Authorities in the southern Philippines announced Monday that they had found the decapitated head of a Canadian tourist who had been taken hostage last year by Islamist guerrillas.
In September, John Ridsdel, a 68-year-old former mining executive from Calgary, Alberta, was seized while on holiday near the city of Davao, on the island of Mindanao, by militants linked to the radical Abu Sayyaf group. He was taken along with three others ¡ª a Norwegian man, another Canadian national and his Philippine girlfriend.
In video messages, the militants demanded $80 million for the hostages’ release, with a deadline set for April 25. Both Canada and the Philippines have explicit policies against the payment of ransoms, and the deadline passed. The grisly evidence of Ridsdel’s execution was dropped off in a plastic bag on a street in Jolo, capital of Sulu province, a long-standing cradle of Islamist militancy off the southwest coast of Mindanao.
“Canada condemns without reservation the brutality of the hostage-takers, and this unnecessary death,” Canadian Prime Minister Justin Trudeau said in a statement. “This was an act of cold-blooded murder and responsibility rests squarely with the terrorist group who took him hostage.”
The government in Manila ordered the country’s military and police to aggressively search for and rescue the remaining captives. “The intensified operations are ongoing. We have forces on the ground currently pursuing these bandits,” army spokesman Restituto Padilla said Monday.
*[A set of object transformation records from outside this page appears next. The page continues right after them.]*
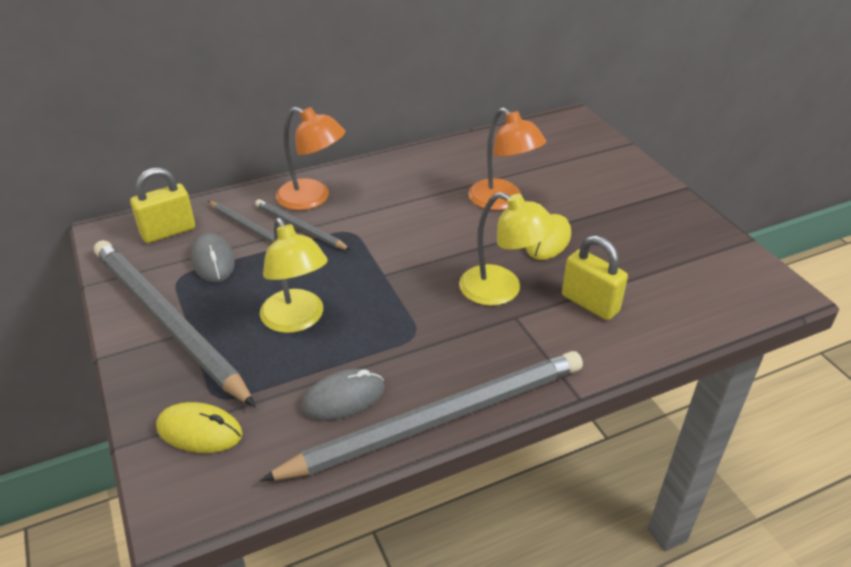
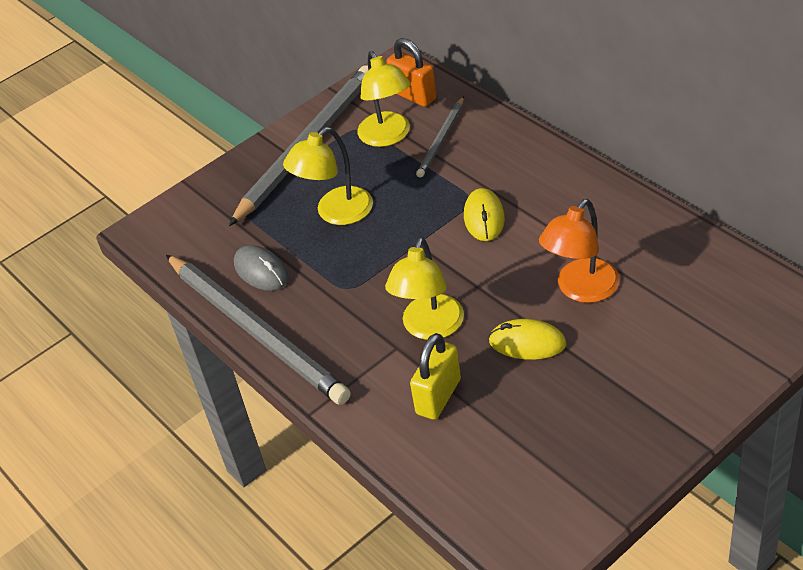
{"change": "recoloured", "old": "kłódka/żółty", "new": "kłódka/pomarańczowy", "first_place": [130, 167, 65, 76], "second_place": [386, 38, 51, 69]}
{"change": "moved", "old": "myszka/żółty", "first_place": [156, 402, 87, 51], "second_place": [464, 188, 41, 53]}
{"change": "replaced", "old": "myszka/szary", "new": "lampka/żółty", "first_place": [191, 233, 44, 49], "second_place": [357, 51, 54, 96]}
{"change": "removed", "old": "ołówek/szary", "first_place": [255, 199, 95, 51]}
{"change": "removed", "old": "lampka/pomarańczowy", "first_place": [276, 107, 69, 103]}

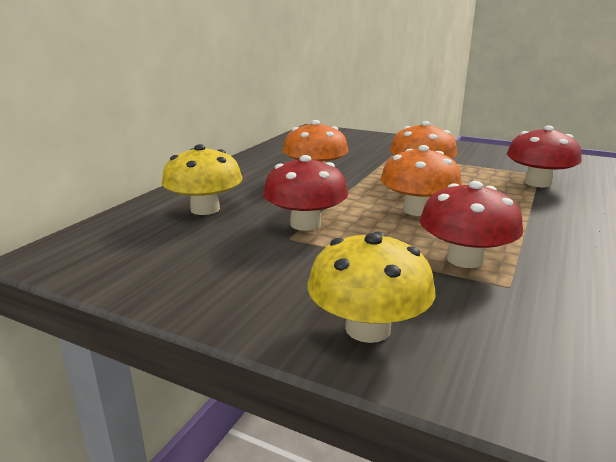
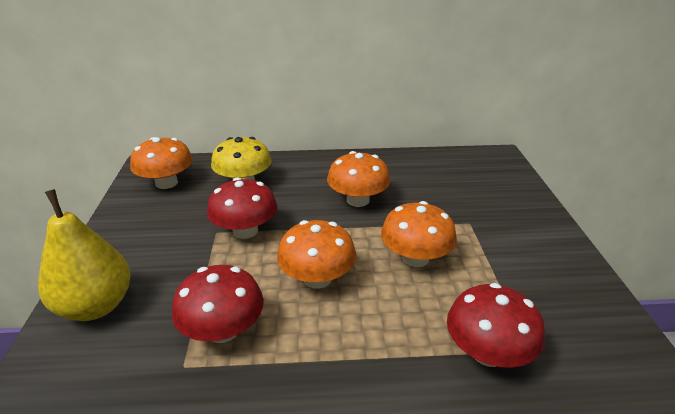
{"change": "replaced", "old": "grzyb/żółty", "new": "gruszka/żółty", "first_place": [307, 232, 128, 111], "second_place": [38, 189, 93, 132]}
{"change": "added", "new": "grzyb/pomarańczowy", "second_place": [130, 137, 63, 52]}

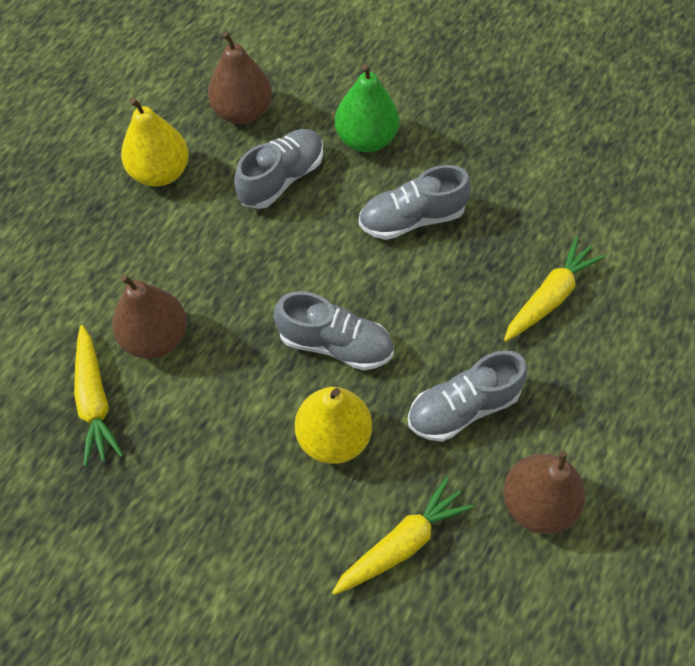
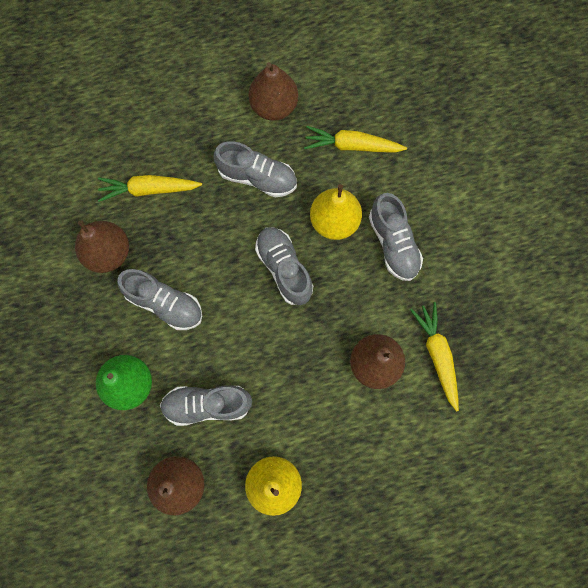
{"change": "turned", "old": "marchewka/żółty", "first_place": [74, 325, 49, 141], "second_place": [410, 302, 49, 110], "degrees": -45}
{"change": "added", "new": "gruszka/brązowy", "second_place": [75, 220, 54, 53]}
{"change": "added", "new": "but/szary", "second_place": [369, 193, 54, 88]}

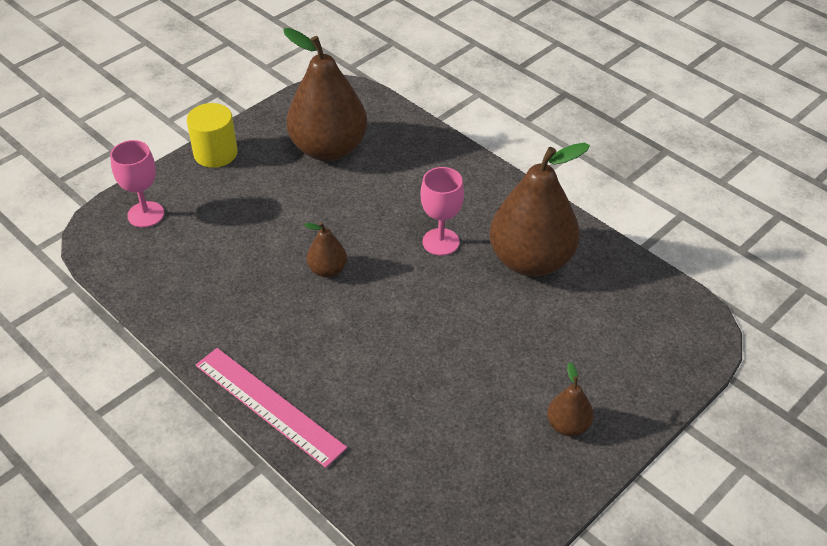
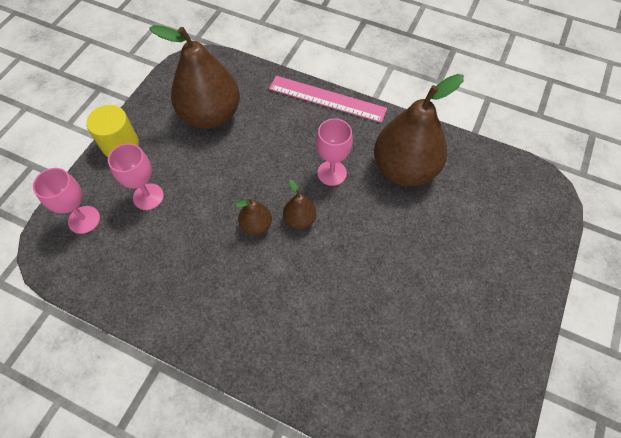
{"change": "moved", "old": "linijka/różowy", "first_place": [196, 348, 151, 120], "second_place": [269, 76, 118, 47]}
{"change": "moved", "old": "gruszka/brązowy", "first_place": [547, 363, 47, 73], "second_place": [283, 180, 33, 49]}
{"change": "added", "new": "kielich/różowy", "second_place": [108, 143, 56, 67]}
Although it is a majority-Catholic nation, the Philippines still has a significant Muslim population, accounting for about 5 percent of the country’s almost 100 million people. As WorldViews noted earlier, Muslim sultanates held sway through much of the archipelago nation, particularly in the south, until the arrival of the Spanish in the 16th century. The Islam practiced there, like other faiths in Southeast Asia, is suffused with older indigenous beliefs, including the worship of local spirits.
The majority of the country’s Muslims are now concentrated in Mindanao and adjacent islands. For decades, various separatist insurgencies have raged in the region; most of the groups are motivated more by political grievances and criminal opportunism than ideology.
Abu Sayyaf first emerged in the early 1990s as a radical splinter group of the Moro Islamic Liberation Front, a rebel faction that wants greater Muslim autonomy in the southern Philippines. Abu Sayyaf’s leadership, which was said to have ties with al-Qaeda, aimed to forge its own Islamic state. The group went about emulating the Middle Eastern terrorist organization.
It kidnapped 20 people from a resort in 2001, including three Americans, one of whom was beheaded. In 2004, Abu Sayyaf carried out the worst terrorist attack in the history of the Philippines, targeting a ferry in Manila Bay, leaving 116 people dead. The following year, its militants carried out bombings across the country.
The group has been largely subdued since Manila launched an intense counterinsurgency effort backed by U.S. Special Operations forces. But it has not been defeated. A clash this month with state security forces led to the deaths of 18 soldiers.
Various cells hold at least 19 hostages, including tourists, as well as Malaysian and Indonesian workers. Current estimates suggest that there are fewer than 400 fighters in Abu Sayyaf’s ranks, a significant dip from its heyday in the 1990s. Moreover, there is no evidence that Abu Sayyaf receives any material support from al-Qaeda.
What has alarmed international observers were the apparent declarations of fealty to the Islamic State militant group made by elements of Abu Sayyaf this year, including one by the group’s titular head, Isnilon Hapilon, who has now styled himself Sheik Mujahid Abu Abdullah al-Filipini.
The specter of a transnational terrorist threat is a concern to many countries in the region. Hundreds of Southeast Asian extremists have joined the Islamic State’s ranks in Syria and Iraq. And suspected Indonesian proxies of the group carried out a deadly assault in central Jakarta in January.
On Tuesday, Indonesian President Joko Widodo called for joint maritime patrols with Malaysia and the Philippines to better combat Abu Sayyaf and other militant groups operating in islands and communities far from the reach of all three nations’ capitals.
“We can¡¯t let this continue,” the Indonesian leader declared.
Some experts believe that the key to quieting the insurgency in the Philippines is extending the rule of law and pushing through a peace process with other militant groups that are already in talks with Manila. Progress has stalled ahead of the country’s presidential election, scheduled for May.
“Abu Sayyaf was formerly what we all think of when we think of a terrorist organization,” Greg Poling, director of the Asia Maritime Transparency Initiative, told CNN. But times have changed, he adds: “This is basically a group of criminals whose only support comes from family connections in the local communities.”